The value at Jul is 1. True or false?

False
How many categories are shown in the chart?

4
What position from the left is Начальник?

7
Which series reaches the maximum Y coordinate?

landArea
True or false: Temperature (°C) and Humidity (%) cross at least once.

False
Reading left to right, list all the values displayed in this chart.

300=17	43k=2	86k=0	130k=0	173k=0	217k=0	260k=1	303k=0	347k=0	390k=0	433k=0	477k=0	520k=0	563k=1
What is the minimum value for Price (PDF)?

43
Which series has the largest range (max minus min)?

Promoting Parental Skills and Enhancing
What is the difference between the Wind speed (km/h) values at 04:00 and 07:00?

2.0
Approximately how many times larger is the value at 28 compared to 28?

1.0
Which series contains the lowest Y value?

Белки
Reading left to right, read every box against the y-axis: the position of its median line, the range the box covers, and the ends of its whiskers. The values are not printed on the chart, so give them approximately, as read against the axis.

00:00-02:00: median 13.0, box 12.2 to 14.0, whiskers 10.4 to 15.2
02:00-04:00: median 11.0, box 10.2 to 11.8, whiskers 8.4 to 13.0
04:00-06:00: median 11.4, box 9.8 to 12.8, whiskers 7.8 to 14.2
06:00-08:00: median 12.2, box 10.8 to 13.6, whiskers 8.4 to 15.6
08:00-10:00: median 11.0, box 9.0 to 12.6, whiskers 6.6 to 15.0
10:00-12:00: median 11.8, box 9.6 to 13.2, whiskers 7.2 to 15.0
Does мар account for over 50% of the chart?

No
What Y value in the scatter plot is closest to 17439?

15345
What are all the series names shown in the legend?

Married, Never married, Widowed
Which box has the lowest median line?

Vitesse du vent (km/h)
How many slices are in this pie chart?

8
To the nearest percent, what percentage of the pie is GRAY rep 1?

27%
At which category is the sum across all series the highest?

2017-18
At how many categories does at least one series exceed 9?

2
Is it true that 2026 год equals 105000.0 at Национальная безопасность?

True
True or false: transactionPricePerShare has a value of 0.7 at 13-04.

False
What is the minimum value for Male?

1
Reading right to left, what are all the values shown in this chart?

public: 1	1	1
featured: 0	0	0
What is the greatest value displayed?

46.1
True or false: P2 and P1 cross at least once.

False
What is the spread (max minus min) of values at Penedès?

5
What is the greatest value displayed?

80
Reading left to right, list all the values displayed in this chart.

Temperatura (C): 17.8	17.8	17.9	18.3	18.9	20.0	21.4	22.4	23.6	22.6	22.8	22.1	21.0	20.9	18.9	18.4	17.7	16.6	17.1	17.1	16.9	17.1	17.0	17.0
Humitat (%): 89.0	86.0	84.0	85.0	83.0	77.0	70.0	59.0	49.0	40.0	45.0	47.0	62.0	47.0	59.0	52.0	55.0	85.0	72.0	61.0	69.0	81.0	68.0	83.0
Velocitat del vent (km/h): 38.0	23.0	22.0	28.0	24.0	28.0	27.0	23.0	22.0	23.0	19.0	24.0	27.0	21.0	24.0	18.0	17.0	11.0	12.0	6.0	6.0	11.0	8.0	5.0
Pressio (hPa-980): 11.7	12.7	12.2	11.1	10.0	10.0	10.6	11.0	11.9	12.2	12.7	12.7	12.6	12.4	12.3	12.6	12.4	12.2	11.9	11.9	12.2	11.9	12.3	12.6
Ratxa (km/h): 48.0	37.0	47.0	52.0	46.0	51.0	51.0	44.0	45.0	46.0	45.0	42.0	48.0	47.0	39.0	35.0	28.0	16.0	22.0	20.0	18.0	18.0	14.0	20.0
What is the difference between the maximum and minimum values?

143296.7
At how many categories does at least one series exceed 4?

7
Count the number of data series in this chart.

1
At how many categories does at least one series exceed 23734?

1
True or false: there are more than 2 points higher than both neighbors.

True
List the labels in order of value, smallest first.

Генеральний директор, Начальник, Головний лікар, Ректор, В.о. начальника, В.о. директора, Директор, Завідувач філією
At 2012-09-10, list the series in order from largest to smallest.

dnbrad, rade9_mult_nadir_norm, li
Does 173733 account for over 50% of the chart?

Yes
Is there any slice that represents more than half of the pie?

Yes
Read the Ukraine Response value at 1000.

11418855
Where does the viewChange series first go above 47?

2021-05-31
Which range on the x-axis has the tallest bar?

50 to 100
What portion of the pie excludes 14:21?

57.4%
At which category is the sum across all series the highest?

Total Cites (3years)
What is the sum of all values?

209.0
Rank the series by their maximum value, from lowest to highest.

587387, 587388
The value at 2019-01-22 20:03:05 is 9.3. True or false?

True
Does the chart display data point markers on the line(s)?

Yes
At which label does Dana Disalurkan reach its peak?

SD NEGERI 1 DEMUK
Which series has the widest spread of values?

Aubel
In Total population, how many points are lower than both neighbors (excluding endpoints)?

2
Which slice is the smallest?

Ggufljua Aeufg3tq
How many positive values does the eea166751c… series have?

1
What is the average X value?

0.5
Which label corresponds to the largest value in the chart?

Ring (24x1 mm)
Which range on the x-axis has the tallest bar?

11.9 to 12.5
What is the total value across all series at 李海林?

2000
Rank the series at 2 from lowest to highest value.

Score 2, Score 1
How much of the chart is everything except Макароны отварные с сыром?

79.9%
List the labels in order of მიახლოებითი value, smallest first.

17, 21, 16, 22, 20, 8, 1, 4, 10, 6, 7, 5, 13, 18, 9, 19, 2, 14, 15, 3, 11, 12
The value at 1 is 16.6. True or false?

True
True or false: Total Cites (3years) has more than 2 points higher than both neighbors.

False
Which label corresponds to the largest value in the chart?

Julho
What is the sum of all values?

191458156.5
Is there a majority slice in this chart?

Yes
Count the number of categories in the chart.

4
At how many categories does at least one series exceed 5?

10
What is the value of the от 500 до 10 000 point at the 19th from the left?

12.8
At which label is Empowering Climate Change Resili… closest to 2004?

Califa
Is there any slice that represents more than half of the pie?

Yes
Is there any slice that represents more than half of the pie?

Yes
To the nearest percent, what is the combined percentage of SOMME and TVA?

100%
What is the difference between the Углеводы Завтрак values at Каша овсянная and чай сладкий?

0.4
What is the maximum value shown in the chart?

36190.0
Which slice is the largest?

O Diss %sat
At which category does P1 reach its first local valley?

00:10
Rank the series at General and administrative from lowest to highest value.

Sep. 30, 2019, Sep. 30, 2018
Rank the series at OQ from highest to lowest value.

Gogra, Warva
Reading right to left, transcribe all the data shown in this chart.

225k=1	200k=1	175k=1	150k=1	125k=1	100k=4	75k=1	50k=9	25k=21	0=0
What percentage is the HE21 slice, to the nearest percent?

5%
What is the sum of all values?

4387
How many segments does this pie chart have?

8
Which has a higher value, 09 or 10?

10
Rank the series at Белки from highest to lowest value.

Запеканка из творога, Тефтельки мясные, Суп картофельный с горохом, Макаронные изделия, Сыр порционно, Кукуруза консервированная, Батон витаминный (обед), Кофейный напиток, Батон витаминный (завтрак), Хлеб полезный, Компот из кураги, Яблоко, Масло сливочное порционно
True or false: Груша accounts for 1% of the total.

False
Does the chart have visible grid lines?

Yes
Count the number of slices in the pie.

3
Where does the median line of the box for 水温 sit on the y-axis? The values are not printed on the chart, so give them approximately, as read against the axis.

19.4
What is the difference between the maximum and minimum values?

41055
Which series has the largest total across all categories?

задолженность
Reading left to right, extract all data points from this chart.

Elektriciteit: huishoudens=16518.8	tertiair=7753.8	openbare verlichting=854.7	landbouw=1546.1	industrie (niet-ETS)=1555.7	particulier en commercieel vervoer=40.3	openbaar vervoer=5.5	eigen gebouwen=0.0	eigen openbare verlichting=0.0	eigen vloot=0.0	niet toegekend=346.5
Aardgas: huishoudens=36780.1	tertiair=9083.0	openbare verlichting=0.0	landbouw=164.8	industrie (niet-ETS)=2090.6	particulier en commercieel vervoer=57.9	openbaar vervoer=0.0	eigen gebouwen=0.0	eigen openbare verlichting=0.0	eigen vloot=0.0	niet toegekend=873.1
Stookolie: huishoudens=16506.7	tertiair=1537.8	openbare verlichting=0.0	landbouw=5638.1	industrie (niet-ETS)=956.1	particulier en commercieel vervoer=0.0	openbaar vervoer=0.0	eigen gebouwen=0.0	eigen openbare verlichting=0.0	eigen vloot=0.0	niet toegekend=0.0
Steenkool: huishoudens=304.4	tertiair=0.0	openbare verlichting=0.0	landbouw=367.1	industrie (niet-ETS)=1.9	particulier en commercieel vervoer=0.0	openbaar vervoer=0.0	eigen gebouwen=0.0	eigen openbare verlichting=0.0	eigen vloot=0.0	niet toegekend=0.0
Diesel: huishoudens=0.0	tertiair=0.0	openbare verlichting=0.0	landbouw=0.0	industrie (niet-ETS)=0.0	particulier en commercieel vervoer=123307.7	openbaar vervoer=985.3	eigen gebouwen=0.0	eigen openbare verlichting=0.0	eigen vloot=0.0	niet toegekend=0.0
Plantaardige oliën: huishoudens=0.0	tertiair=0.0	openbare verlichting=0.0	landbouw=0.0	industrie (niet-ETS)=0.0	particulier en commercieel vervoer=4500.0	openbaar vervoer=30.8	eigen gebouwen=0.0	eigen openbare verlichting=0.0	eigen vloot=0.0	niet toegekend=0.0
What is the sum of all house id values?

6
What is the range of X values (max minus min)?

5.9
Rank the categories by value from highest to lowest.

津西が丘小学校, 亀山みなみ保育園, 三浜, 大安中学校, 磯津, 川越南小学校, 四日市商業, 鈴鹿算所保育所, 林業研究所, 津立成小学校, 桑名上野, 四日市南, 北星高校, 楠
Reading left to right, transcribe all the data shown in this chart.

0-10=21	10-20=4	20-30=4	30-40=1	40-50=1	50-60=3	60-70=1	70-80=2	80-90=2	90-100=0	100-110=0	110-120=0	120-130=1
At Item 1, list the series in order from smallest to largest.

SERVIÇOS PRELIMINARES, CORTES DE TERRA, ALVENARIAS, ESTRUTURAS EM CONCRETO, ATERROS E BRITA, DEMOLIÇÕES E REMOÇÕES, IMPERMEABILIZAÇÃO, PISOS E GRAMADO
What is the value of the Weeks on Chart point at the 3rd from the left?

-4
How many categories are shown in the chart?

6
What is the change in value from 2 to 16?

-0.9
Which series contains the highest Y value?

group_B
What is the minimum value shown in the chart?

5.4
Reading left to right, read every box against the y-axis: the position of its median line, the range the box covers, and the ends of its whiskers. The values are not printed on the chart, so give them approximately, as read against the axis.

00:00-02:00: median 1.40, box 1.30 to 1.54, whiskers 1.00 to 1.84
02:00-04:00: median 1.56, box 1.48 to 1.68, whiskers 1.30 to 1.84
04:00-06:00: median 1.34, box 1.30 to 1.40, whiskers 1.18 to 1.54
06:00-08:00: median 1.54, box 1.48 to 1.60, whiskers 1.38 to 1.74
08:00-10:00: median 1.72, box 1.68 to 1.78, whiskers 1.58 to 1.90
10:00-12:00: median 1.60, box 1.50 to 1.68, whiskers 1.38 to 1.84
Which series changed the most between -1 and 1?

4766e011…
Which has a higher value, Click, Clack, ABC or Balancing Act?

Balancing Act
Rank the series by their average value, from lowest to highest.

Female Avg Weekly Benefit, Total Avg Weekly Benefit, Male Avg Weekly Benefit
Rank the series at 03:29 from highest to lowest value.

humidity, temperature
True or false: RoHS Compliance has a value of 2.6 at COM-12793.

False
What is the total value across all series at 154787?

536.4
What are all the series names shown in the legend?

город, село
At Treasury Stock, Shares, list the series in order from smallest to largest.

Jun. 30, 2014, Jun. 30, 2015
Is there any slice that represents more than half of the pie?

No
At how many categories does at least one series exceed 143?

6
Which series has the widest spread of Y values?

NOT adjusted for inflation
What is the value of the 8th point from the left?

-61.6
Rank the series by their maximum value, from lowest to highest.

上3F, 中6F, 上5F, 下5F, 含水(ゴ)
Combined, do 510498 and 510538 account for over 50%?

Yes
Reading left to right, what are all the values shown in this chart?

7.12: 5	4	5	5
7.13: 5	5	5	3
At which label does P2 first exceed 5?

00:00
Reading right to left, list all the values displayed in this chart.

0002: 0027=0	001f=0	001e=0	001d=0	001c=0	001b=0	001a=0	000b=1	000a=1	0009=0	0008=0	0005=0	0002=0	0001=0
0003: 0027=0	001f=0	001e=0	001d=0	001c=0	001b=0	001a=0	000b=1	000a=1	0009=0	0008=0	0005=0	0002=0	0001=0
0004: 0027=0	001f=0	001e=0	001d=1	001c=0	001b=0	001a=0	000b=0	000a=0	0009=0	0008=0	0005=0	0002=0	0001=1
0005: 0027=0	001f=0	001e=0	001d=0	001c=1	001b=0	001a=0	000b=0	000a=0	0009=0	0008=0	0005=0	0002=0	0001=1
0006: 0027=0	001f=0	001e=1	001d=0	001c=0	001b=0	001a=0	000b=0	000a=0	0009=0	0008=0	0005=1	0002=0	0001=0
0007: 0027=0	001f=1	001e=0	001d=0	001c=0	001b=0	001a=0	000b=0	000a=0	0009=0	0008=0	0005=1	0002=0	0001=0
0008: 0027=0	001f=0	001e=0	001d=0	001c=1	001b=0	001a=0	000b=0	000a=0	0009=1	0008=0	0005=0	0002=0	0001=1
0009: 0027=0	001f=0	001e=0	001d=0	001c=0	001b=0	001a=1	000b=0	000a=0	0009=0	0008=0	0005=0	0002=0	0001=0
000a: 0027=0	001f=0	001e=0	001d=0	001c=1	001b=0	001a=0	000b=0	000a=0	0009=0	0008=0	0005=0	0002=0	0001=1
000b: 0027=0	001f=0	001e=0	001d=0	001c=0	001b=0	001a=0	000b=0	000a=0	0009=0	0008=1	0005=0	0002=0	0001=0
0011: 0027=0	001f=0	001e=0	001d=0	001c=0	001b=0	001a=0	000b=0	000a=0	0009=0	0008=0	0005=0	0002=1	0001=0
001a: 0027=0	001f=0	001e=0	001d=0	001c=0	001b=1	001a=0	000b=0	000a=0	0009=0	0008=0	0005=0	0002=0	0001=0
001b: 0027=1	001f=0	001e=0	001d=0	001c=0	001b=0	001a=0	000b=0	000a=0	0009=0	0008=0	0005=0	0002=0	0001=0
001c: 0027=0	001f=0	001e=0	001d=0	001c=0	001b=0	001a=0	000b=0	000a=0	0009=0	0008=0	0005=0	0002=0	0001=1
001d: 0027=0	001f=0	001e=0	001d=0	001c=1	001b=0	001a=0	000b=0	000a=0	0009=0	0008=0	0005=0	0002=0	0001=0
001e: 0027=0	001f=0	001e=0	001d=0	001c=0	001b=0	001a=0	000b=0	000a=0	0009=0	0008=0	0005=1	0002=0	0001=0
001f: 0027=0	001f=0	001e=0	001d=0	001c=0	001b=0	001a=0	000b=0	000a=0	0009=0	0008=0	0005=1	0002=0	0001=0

--------------------------------------------------

* **WHAT THIS TASK INVOLVES**
How many of the lines above contain the string "Where", with uppercase and lowercase treated as distinct? Reply with the number alone.

* **ANSWER BOX**
2